For that matter, I think Leahy’s amendment would endorse DOJ’s prosecution of Lori Drew. Drew helped set up a fake myspace account to try to contact her daughter’s friend with the goal of finding out what the friend was saying about her daughter; Drew helped violate the Terms of Service which said all profile information has to be accurate. As I read Leahy’s amendment, it would support the DOJ’s prosecution in that case: Drew violated the TOS in the course of obtaining personal information about her daughter held by the daughter’s friend. (To be clear, this is partly a problem with my own proposal for how to fix 1030(a)(2); now that I think about it, my own proposed language was too broad.)

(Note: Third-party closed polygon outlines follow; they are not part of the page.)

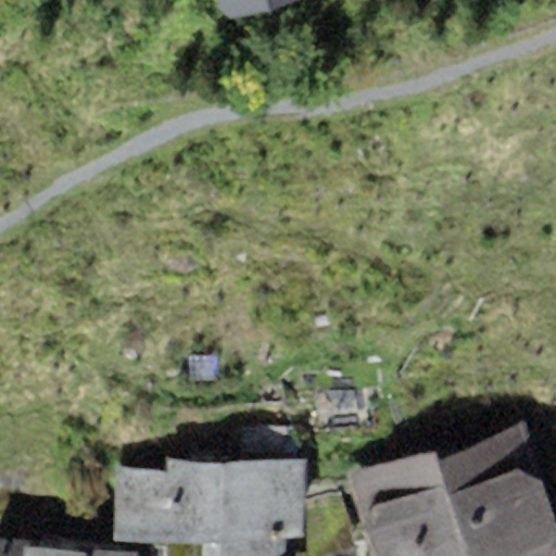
[(218,0),(223,20),(303,0),(218,0)]
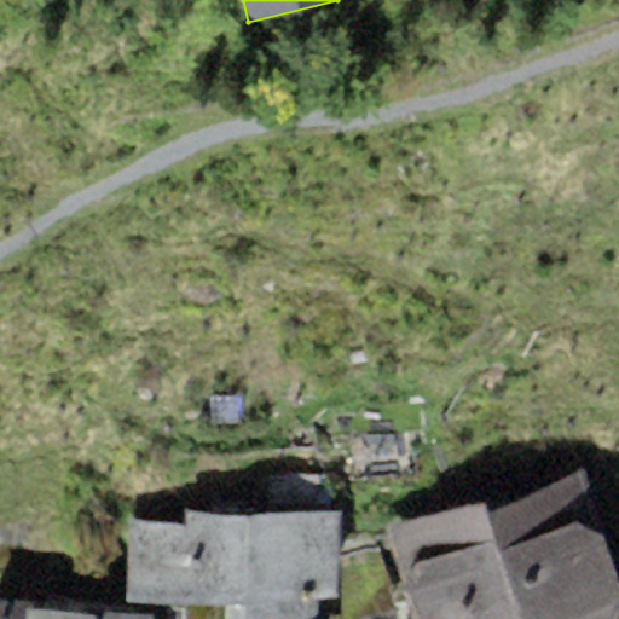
[(482,496),(385,530),(415,618),(618,618),(618,566),(586,473),(487,508),(482,496)]
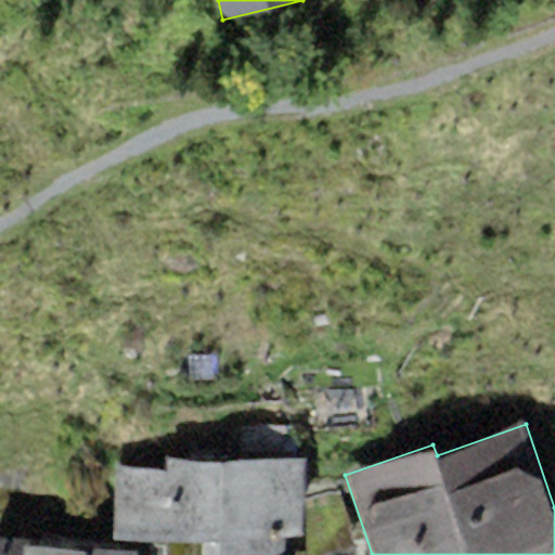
[(305,459),(168,457),(168,468),(116,467),(116,537),(166,539),(165,554),(283,554),(284,539),(300,540),(304,488),(305,459)]
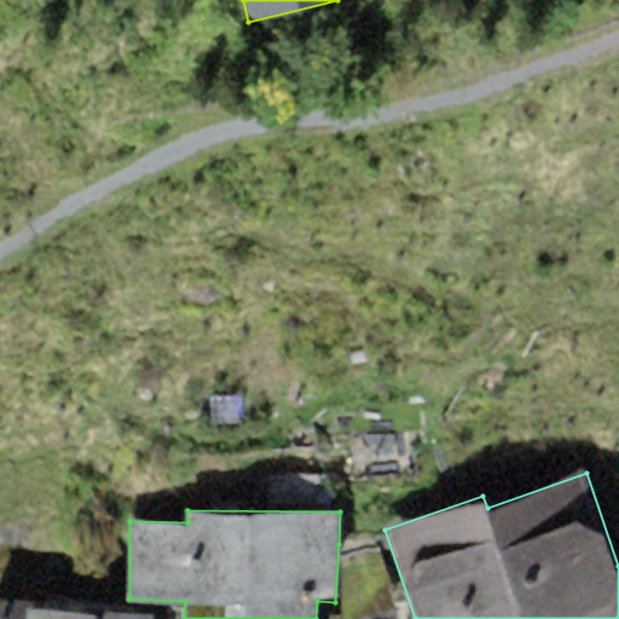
[(415,618),(385,530),(339,544),(335,602),(317,601),(316,618),(415,618)]
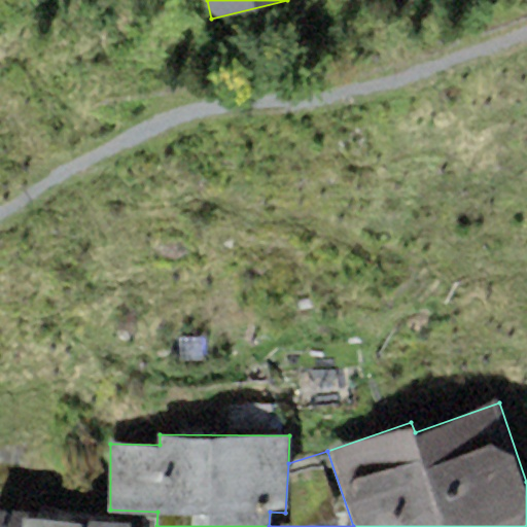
[(131,526),(132,520),(0,511),(0,526),(131,526)]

Some of the other categories of information are particularly strange. Take the “trade secrets” provision. Not long ago, Congress worked hard to pass an entirely different statute on the theft of trade secrets, 18 U.S.C. 1832. Congress crafted that statute carefully, requiring intent to convert the trade secret. Including trade secrets in 1030(a)(2) just because they are trade secrets would reduce Section 1832 to a nullity, effectively allowing DOJ to prosecute theft of trade secrets without ever having to prove intent to convert the trade secret — the very element Congress went out of its way to require in passing Section 1832. If Congress wants to expand Section 1832, it should do it directly, but it seems strange to use the CFAA as a quiet way to dramatically expand the theft of trade secrets statute.

The category of “other similar information” is even more puzzling. Similar how? To what? In what way? It’s hard to know what that is supposed to mean.

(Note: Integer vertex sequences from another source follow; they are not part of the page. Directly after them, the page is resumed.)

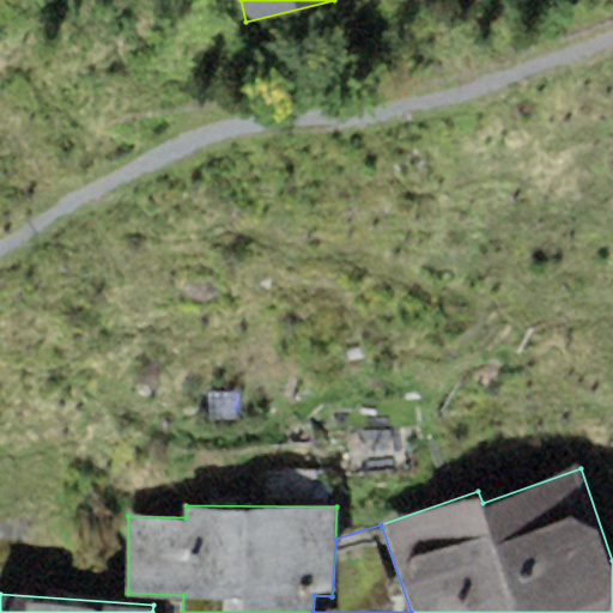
All buildings are outlined.
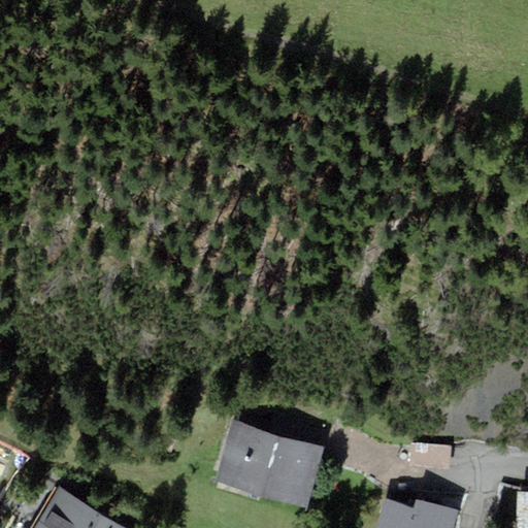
[(305,441),(221,416),(204,469),(289,495),(305,441)]
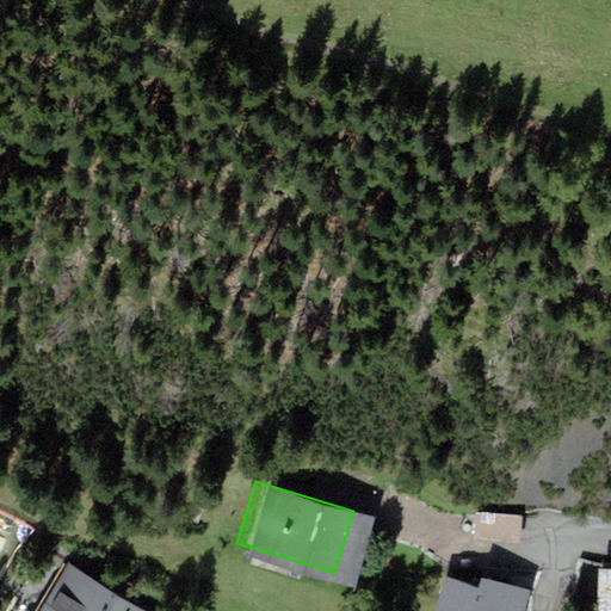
[(476,516),(476,539),(522,539),(522,516),(476,516)]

And further, why does the amendment treat information from government computers as somehow special? If the law is going to carve out categories of particularly sensitive information, it’s not clear to me why information stored on a government computer (which would include public websites like whitehouse.gov) is inherently private or sensitive.

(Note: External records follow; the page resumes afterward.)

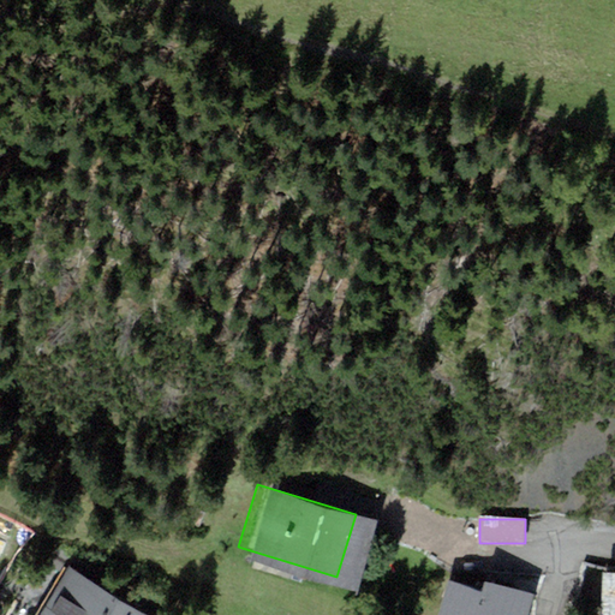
[(0,567),(13,543),(0,535),(0,567)]
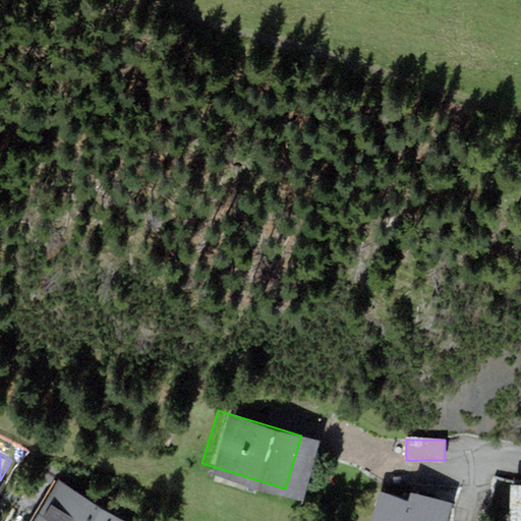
[(113,515),(58,482),(34,520),(110,520),(113,515)]
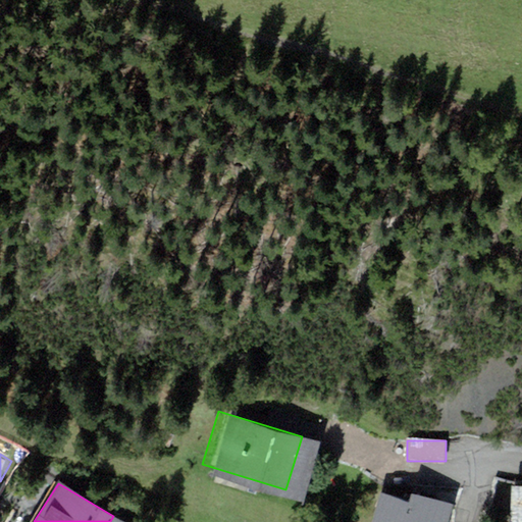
[(521,521),(521,485),(511,485),(509,521),(521,521)]
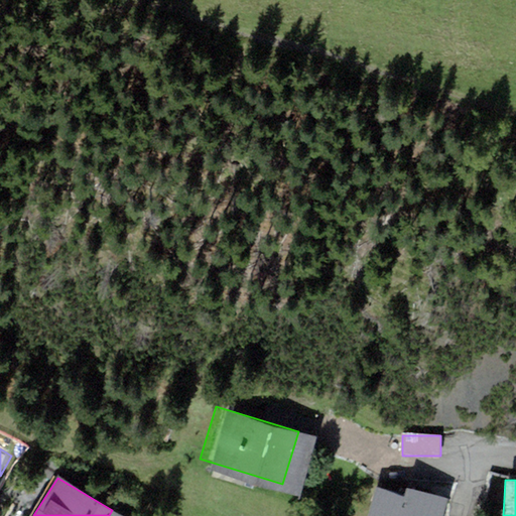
[(442,515),(447,499),(406,488),(404,496),(376,488),(367,515),(442,515)]
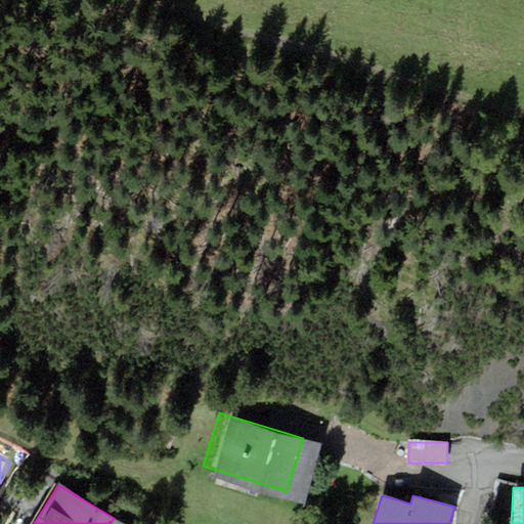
All buildings are outlined.
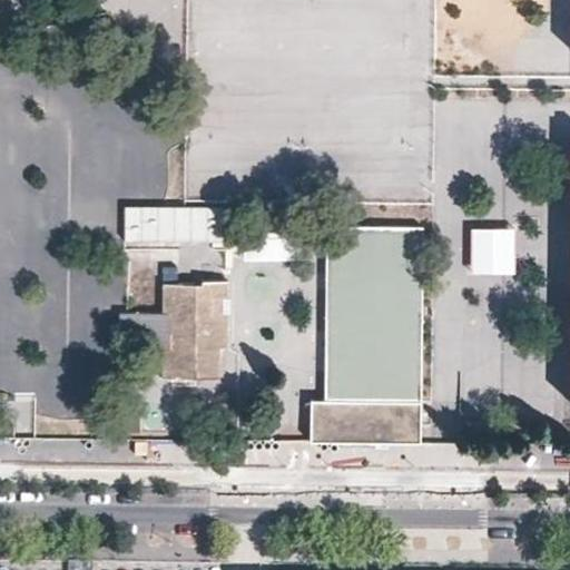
[(233,247),(234,205),(144,205),(144,247),(233,247)]
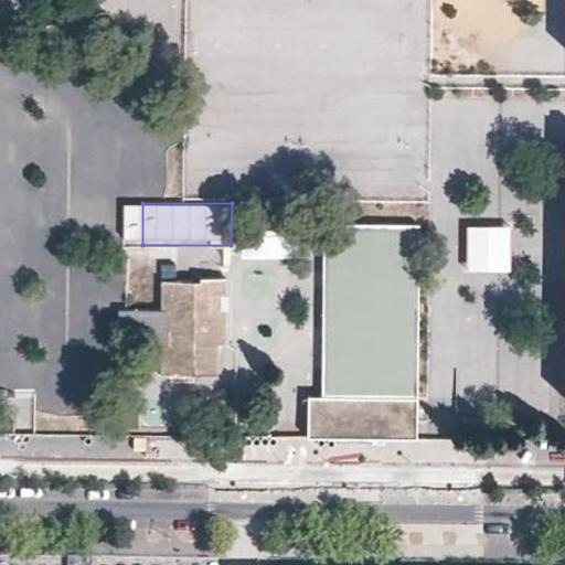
[(243,217),(243,258),(301,259),(301,217),(243,217)]
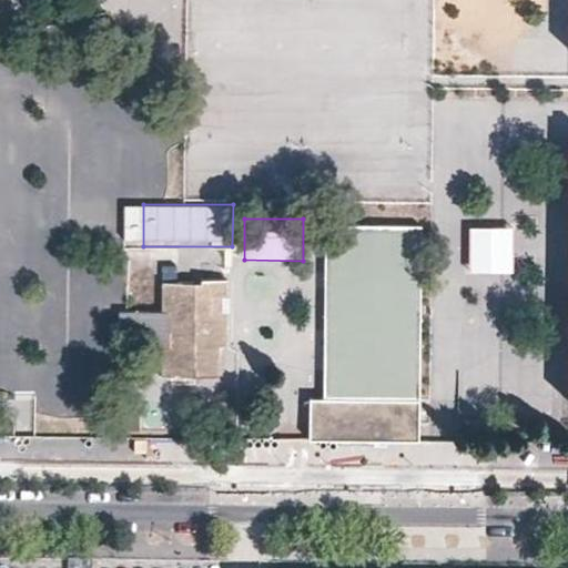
[(513,271),(514,225),(469,224),(468,270),(513,271)]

For all these reasons, I think the categories if information listed in the Leahy amendment are far too broad. They wouldn’t really limit DOJ’s power to prosecute Terms of Service violations.

(b) What Does it Mean to “Involve” Information? The second major problem with the Leahy amendment is that it still extends to obtaining any information, and merely requires that the offense somehow “involve” one of the new categories of listed information. That strikes me as at best tremendously vague and at worst terribly overbroad. What does it mean for an offense to merely “involve” a type of information, when that information is not the information actually obtained by the offense? How far removed from the actual information obtained can the information be while still being “involved” in the offense? I don’t know, but it seems to me that DOJ could plausibly interpret that language so broadly that it reduces the amendment to a nullity.

To see why, imagine a guy sets up a Match.com profile and fills it with information about himself. When asked to enter in his age, he says he is 32 years old when he is really 33. After setting up the profile, he stops. In such a case, he didn’t use the service to obtain any sensitive information of anyone else. But presumably his conduct “involved” private information belonging to an identifiable individual — namely, himself. More broadly, it’s hard to know when an offense “involves” information that is one of the sensitive categories of information; I don’t think I know what that means. And when you pair it with some of the other ambiguous language in the statute, the ambiguity is magnified: A statute that says it is a crime to exceed authorized access to a computer when the conduct “involves . . . similar information” is a statute with considerable vagueness problems in need of a clean-up.

III. Conclusion

To be clear, I think the Leahy proposal starts with a fair approach: The basic concept of limiting the CFAA by limiting the information obtained in 1030(a)(2) is sensible. But the categories of information in this particular proposal are too broad, and the limitation that the offense must merely “involve” such a category is too vague, for me to support it. I think the Grassley/Franken approach is much better, and I hope the Senate sticks with that approach rather than adopting the Leahy approach.